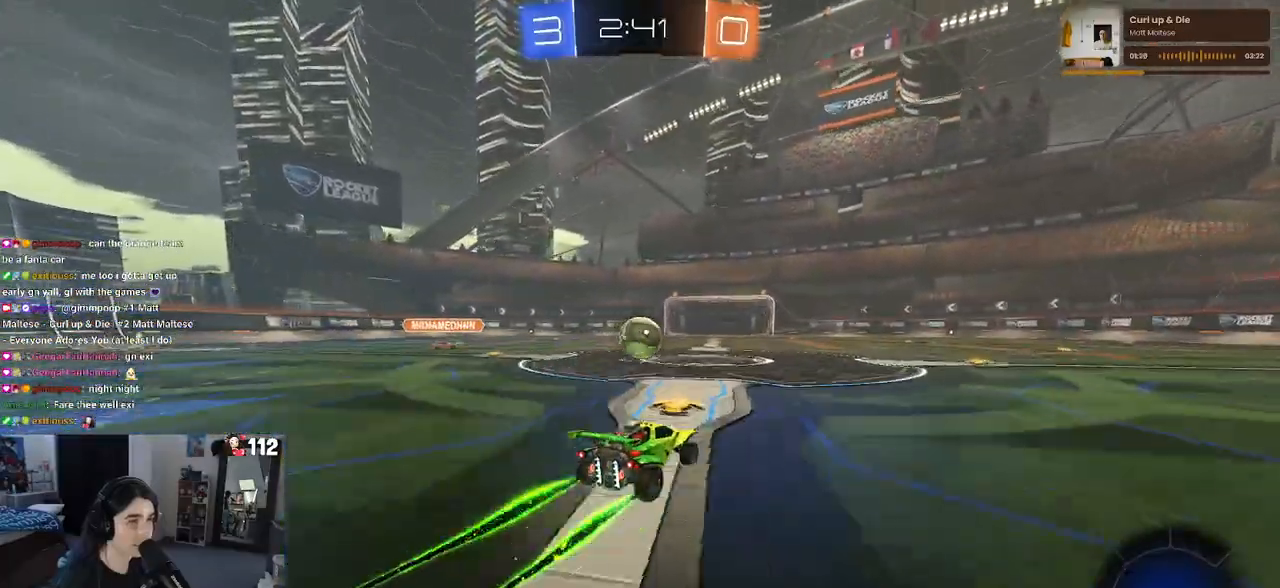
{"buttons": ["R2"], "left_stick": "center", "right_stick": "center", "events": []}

* * *

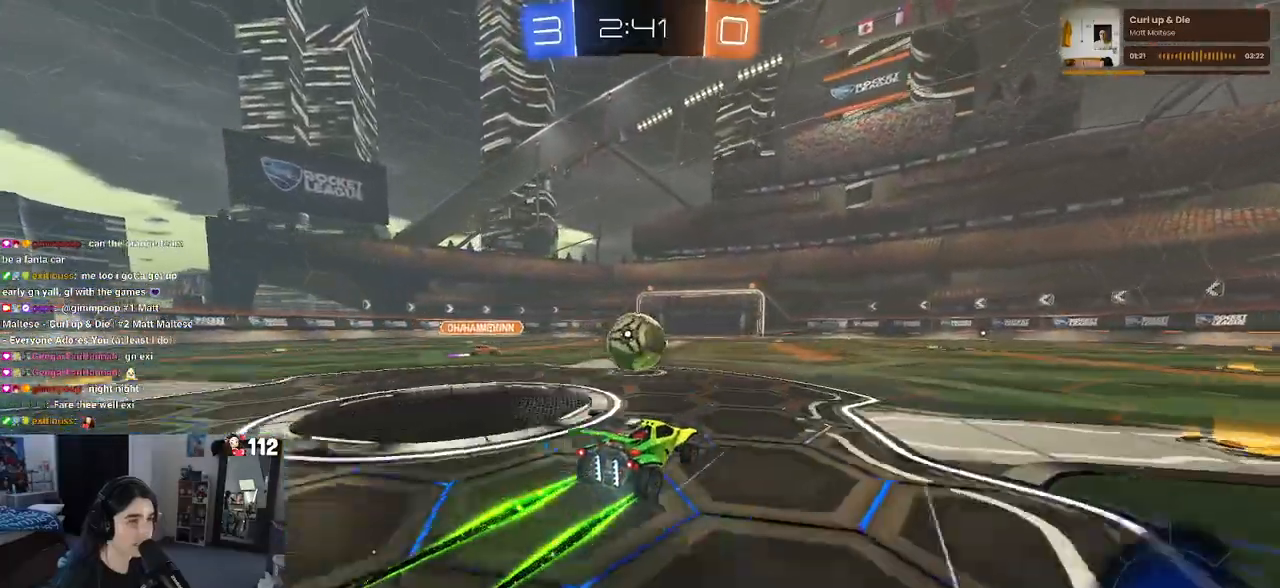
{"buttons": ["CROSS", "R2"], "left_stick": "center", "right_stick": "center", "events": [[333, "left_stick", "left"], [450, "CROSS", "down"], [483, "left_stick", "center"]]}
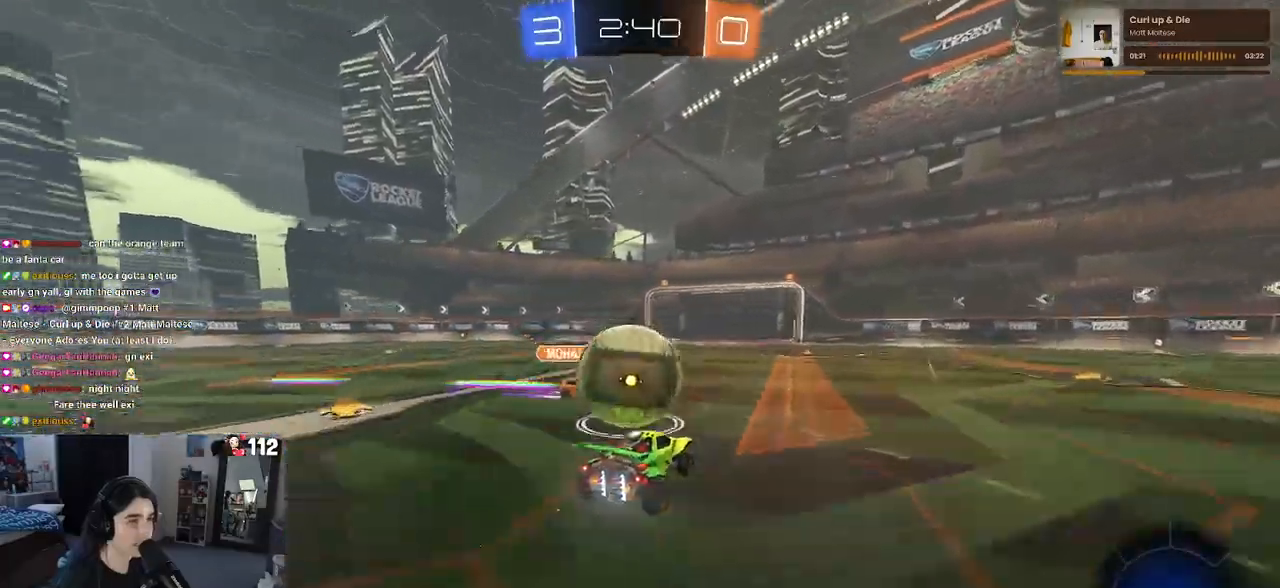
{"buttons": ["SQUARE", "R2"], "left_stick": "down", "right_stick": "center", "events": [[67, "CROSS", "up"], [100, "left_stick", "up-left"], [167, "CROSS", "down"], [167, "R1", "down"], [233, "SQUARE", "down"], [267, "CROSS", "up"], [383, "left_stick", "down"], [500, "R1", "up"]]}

- _Task prompt_
Pull every line holding "down" out of the records.

- _Result_
{"buttons": ["CROSS", "R2"], "left_stick": "center", "right_stick": "center", "events": [[333, "left_stick", "left"], [450, "CROSS", "down"], [483, "left_stick", "center"]]}
{"buttons": ["SQUARE", "R2"], "left_stick": "down", "right_stick": "center", "events": [[67, "CROSS", "up"], [100, "left_stick", "up-left"], [167, "CROSS", "down"], [167, "R1", "down"], [233, "SQUARE", "down"], [267, "CROSS", "up"], [383, "left_stick", "down"], [500, "R1", "up"]]}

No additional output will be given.